Brief: Copy the text of every entry below line for line, keeping each character unchanged.

Data records:
********************

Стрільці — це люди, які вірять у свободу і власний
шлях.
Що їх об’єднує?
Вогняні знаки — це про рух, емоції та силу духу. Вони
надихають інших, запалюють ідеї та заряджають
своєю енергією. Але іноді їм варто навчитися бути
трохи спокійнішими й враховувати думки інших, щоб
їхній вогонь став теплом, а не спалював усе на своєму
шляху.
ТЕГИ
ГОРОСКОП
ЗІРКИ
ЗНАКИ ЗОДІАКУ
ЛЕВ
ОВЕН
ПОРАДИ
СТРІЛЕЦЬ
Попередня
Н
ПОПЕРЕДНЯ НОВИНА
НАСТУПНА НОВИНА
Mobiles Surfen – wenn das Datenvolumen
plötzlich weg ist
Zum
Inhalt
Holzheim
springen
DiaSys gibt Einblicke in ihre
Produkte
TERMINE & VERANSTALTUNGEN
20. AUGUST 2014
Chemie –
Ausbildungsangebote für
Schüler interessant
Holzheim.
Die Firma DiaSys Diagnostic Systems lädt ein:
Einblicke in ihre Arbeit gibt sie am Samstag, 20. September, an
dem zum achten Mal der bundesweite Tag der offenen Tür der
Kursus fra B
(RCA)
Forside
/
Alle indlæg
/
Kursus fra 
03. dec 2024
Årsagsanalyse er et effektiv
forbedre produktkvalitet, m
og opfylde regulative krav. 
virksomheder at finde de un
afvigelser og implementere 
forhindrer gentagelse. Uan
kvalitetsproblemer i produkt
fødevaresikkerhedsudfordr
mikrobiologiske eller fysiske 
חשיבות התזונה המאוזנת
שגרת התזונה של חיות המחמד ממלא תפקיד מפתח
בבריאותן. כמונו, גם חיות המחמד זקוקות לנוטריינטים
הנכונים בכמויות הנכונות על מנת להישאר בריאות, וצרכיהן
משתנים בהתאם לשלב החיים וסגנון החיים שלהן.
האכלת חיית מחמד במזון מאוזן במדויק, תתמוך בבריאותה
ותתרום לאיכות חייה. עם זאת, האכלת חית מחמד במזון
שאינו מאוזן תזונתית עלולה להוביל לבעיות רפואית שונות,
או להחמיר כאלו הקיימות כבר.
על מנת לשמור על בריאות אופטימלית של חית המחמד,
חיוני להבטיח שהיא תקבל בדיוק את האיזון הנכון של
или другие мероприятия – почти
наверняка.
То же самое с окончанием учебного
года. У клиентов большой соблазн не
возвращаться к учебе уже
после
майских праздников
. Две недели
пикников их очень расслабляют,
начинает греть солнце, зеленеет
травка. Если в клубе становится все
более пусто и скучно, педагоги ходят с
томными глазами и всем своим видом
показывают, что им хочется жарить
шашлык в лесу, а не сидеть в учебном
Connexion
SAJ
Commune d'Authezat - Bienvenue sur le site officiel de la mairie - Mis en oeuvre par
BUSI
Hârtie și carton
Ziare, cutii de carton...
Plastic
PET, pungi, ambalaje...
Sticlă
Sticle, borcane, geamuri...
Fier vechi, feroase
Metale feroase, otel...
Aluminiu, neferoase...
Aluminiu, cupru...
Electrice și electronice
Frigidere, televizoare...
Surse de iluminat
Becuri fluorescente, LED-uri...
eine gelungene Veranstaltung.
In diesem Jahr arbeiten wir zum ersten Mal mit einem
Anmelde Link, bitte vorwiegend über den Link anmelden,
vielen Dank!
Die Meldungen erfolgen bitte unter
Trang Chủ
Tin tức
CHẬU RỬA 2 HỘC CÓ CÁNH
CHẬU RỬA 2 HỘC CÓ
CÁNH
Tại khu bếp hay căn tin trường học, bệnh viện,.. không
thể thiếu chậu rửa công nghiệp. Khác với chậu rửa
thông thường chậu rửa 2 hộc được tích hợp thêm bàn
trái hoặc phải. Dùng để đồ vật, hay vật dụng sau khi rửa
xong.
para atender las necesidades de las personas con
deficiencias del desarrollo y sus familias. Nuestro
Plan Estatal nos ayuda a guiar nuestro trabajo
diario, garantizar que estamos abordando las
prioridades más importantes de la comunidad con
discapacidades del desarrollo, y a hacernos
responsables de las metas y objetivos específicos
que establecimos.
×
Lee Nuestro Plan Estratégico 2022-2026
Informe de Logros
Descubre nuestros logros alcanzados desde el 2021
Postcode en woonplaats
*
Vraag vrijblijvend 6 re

********************

Task output:
Стрільці — це люди, які вірять у свободу і власний
шлях.
Що їх об’єднує?
Вогняні знаки — це про рух, емоції та силу духу. Вони
надихають інших, запалюють ідеї та заряджають
своєю енергією. Але іноді їм варто навчитися бути
трохи спокійнішими й враховувати думки інших, щоб
їхній вогонь став теплом, а не спалював усе на своєму
шляху.
ТЕГИ
ГОРОСКОП
ЗІРКИ
ЗНАКИ ЗОДІАКУ
ЛЕВ
ОВЕН
ПОРАДИ
СТРІЛЕЦЬ
Попередня
Н
ПОПЕРЕДНЯ НОВИНА
НАСТУПНА НОВИНА
Mobiles Surfen – wenn das Datenvolumen
plötzlich weg ist
Zum
Inhalt
Holzheim
springen
DiaSys gibt Einblicke in ihre
Produkte
TERMINE & VERANSTALTUNGEN
20. AUGUST 2014
Chemie –
Ausbildungsangebote für
Schüler interessant
Holzheim.
Die Firma DiaSys Diagnostic Systems lädt ein:
Einblicke in ihre Arbeit gibt sie am Samstag, 20. September, an
dem zum achten Mal der bundesweite Tag der offenen Tür der
Kursus fra B
(RCA)
Forside
/
Alle indlæg
/
Kursus fra 
03. dec 2024
Årsagsanalyse er et effektiv
forbedre produktkvalitet, m
og opfylde regulative krav. 
virksomheder at finde de un
afvigelser og implementere 
forhindrer gentagelse. Uan
kvalitetsproblemer i produkt
fødevaresikkerhedsudfordr
mikrobiologiske eller fysiske 
חשיבות התזונה המאוזנת
שגרת התזונה של חיות המחמד ממלא תפקיד מפתח
בבריאותן. כמונו, גם חיות המחמד זקוקות לנוטריינטים
הנכונים בכמויות הנכונות על מנת להישאר בריאות, וצרכיהן
משתנים בהתאם לשלב החיים וסגנון החיים שלהן.
האכלת חיית מחמד במזון מאוזן במדויק, תתמוך בבריאותה
ותתרום לאיכות חייה. עם זאת, האכלת חית מחמד במזון
שאינו מאוזן תזונתית עלולה להוביל לבעיות רפואית שונות,
או להחמיר כאלו הקיימות כבר.
על מנת לשמור על בריאות אופטימלית של חית המחמד,
חיוני להבטיח שהיא תקבל בדיוק את האיזון הנכון של
или другие мероприятия – почти
наверняка.
То же самое с окончанием учебного
года. У клиентов большой соблазн не
возвращаться к учебе уже
после
майских праздников
. Две недели
пикников их очень расслабляют,
начинает греть солнце, зеленеет
травка. Если в клубе становится все
более пусто и скучно, педагоги ходят с
томными глазами и всем своим видом
показывают, что им хочется жарить
шашлык в лесу, а не сидеть в учебном
Connexion
SAJ
Commune d'Authezat - Bienvenue sur le site officiel de la mairie - Mis en oeuvre par
BUSI
Hârtie și carton
Ziare, cutii de carton...
Plastic
PET, pungi, ambalaje...
Sticlă
Sticle, borcane, geamuri...
Fier vechi, feroase
Metale feroase, otel...
Aluminiu, neferoase...
Aluminiu, cupru...
Electrice și electronice
Frigidere, televizoare...
Surse de iluminat
Becuri fluorescente, LED-uri...
eine gelungene Veranstaltung.
In diesem Jahr arbeiten wir zum ersten Mal mit einem
Anmelde Link, bitte vorwiegend über den Link anmelden,
vielen Dank!
Die Meldungen erfolgen bitte unter
Trang Chủ
Tin tức
CHẬU RỬA 2 HỘC CÓ CÁNH
CHẬU RỬA 2 HỘC CÓ
CÁNH
Tại khu bếp hay căn tin trường học, bệnh viện,.. không
thể thiếu chậu rửa công nghiệp. Khác với chậu rửa
thông thường chậu rửa 2 hộc được tích hợp thêm bàn
trái hoặc phải. Dùng để đồ vật, hay vật dụng sau khi rửa
xong.
para atender las necesidades de las personas con
deficiencias del desarrollo y sus familias. Nuestro
Plan Estatal nos ayuda a guiar nuestro trabajo
diario, garantizar que estamos abordando las
prioridades más importantes de la comunidad con
discapacidades del desarrollo, y a hacernos
responsables de las metas y objetivos específicos
que establecimos.
×
Lee Nuestro Plan Estratégico 2022-2026
Informe de Logros
Descubre nuestros logros alcanzados desde el 2021
Postcode en woonplaats
*
Vraag vrijblijvend 6 re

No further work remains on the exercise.